▶ **Problem details**
Would you retype the line that contains "Breast MRI (dynamic contrast-enhanced), one sagittal" and all lines following it to the end of the entries below, exactly and without pictures?

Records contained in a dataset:
• • • •

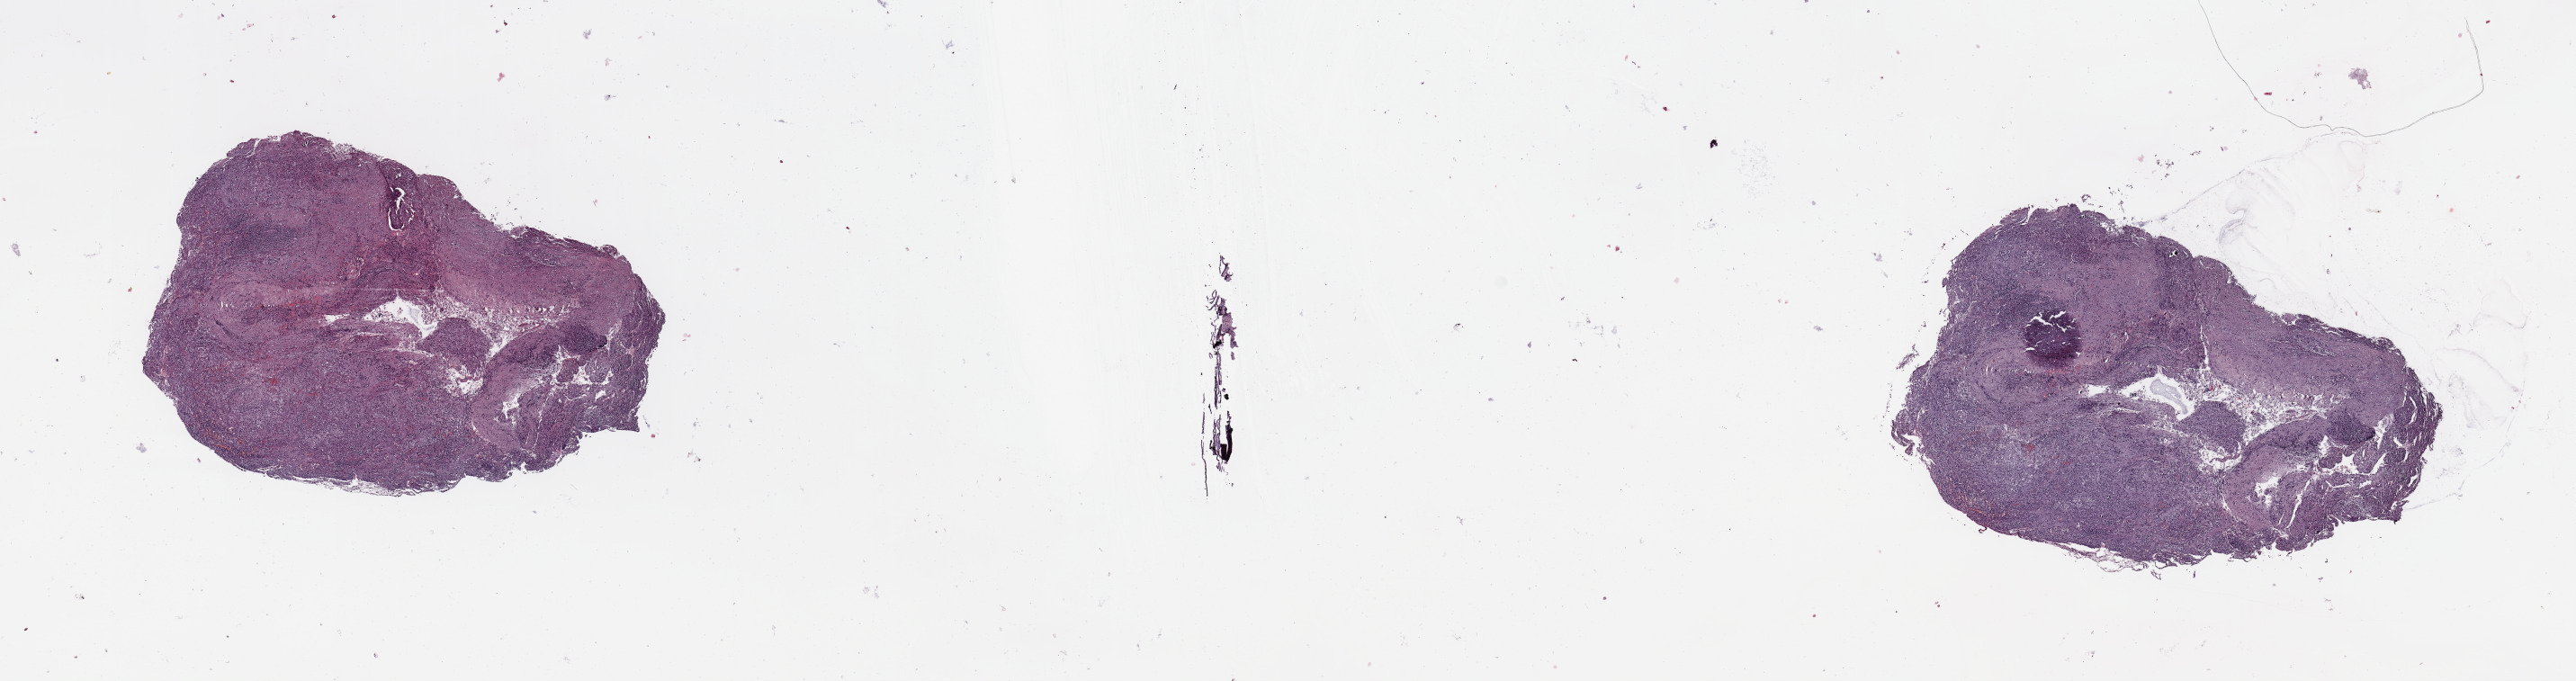
H&E whole-slide image, a low-resolution overview of the entire scanned area, about 22.6 x 6.0 mm (slide scanned at 20x). Tumour tissue sample, sampled site: lung. Male, 55 y/o. Histologic grade: G3 (poorly differentiated). Composition of this section per pathologist review: tumour nuclei 75%, necrosis 5%.
Diagnosis: Adenocarcinoma, NOS. AJCC pathologic stage: IV. Primary tumour site (as recorded): right upper lobe.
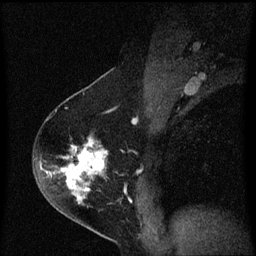
Breast MRI (dynamic contrast-enhanced), one sagittal slice; slice 39 of 60 in the series (ordered by position); dynamic contrast-enhanced series, image 2 of 3 at this slice position (ordered by acquisition); 1.5 T; TE 4.2 ms, TR 8.4 ms; 256 × 256 image matrix, field of view 200 × 200 mm. Female patient, age 54 years. Case-level facts recorded for this patient, not image findings: setting: breast cancer imaged before/during neoadjuvant chemotherapy; receptor status: HER2-positive.
Structures marked on this image (semi-automatic segmentation, software-assisted and operator-edited):
- analysis volume of interest (the breast-tissue region the enhancement analysis was run in; not a lesion): box from (x=34, y=138) to (x=109, y=213) px
- tumour enhancement mask (voxels above the 70 % enhancement threshold inside the analysis volume of interest): (x=50, y=138)–(x=105, y=199)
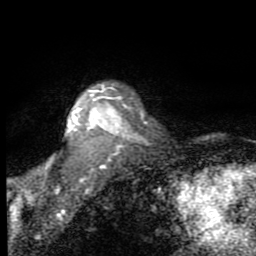
Breast MRI (dynamic contrast-enhanced), one axial slice; position 70 of 80 along the scan axis; cropped to one breast; dynamic contrast-enhanced series, time point 2 of 7 at this slice position (early post-contrast); 1.5 T; TE 2.7 ms, TR 6.8 ms; 2 mm slice thickness; 256 × 256 image matrix, field of view 145 × 145 mm. Female patient.
Annotated regions visible in this slice (semi-automatically segmented with operator editing):
- enhancing-tissue mask used for the functional tumour volume (all voxels passing the contrast-enhancement thresholds inside the analysis volume; usually the tumour): bounding box (x1, y1, x2, y2) in pixels: (12, 85, 126, 211)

• • • •

▶ **Answer space**
Breast MRI (dynamic contrast-enhanced), one sagittal slice; slice 39 of 60 in the series (ordered by position); dynamic contrast-enhanced series, image 2 of 3 at this slice position (ordered by acquisition); 1.5 T; TE 4.2 ms, TR 8.4 ms; 256 × 256 image matrix, field of view 200 × 200 mm. Female patient, age 54 years. Case-level facts recorded for this patient, not image findings: setting: breast cancer imaged before/during neoadjuvant chemotherapy; receptor status: HER2-positive.
Structures marked on this image (semi-automatic segmentation, software-assisted and operator-edited):
- analysis volume of interest (the breast-tissue region the enhancement analysis was run in; not a lesion): box from (x=34, y=138) to (x=109, y=213) px
- tumour enhancement mask (voxels above the 70 % enhancement threshold inside the analysis volume of interest): (x=50, y=138)–(x=105, y=199)
Breast MRI (dynamic contrast-enhanced), one axial slice; position 70 of 80 along the scan axis; cropped to one breast; dynamic contrast-enhanced series, time point 2 of 7 at this slice position (early post-contrast); 1.5 T; TE 2.7 ms, TR 6.8 ms; 2 mm slice thickness; 256 × 256 image matrix, field of view 145 × 145 mm. Female patient.
Annotated regions visible in this slice (semi-automatically segmented with operator editing):
- enhancing-tissue mask used for the functional tumour volume (all voxels passing the contrast-enhancement thresholds inside the analysis volume; usually the tumour): bounding box (x1, y1, x2, y2) in pixels: (12, 85, 126, 211)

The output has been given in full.